*Task description*. Please report the number of lines in the entries below that contain "promocji", with nothing added.

*Extracted entries*.
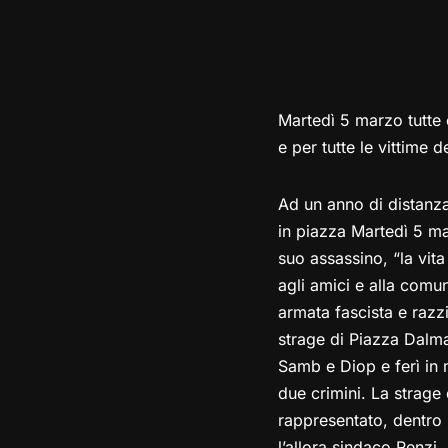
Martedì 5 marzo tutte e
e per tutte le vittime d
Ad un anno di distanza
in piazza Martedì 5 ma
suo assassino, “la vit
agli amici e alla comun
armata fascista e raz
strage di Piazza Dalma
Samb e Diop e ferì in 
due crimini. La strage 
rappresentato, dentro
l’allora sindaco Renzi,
* * *
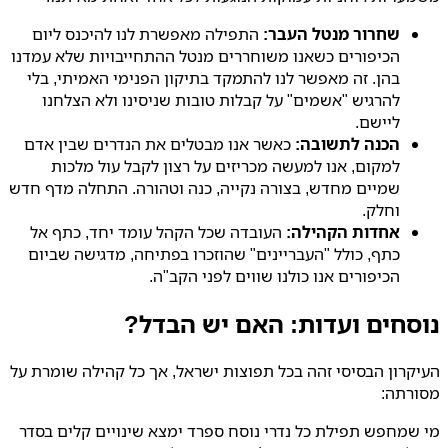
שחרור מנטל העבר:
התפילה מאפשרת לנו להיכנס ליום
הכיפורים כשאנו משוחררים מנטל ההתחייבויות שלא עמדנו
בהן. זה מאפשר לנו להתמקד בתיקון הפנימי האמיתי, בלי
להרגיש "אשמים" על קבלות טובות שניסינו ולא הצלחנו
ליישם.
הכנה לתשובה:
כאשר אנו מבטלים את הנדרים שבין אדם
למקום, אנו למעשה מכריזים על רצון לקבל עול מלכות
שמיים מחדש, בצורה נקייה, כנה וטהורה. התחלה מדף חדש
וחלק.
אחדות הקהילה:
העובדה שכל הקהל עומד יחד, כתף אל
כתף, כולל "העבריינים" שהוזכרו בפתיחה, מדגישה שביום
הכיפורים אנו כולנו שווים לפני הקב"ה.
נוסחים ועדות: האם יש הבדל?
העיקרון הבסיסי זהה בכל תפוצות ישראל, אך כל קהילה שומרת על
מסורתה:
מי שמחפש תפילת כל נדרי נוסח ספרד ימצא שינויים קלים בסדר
---
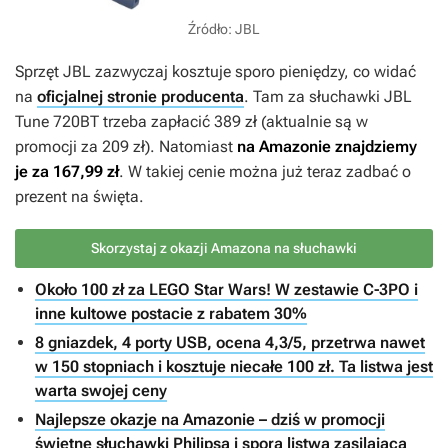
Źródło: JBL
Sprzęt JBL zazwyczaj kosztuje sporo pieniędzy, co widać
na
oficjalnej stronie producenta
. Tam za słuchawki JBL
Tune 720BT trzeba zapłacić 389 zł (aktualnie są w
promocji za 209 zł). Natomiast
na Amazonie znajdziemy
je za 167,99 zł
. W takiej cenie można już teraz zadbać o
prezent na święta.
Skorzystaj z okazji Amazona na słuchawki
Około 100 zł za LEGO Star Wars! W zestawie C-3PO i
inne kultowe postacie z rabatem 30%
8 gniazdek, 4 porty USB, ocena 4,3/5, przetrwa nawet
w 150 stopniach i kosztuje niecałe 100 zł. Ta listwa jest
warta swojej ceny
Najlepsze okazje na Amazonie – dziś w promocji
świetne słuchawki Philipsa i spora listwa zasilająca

*Result for this exercise*. 2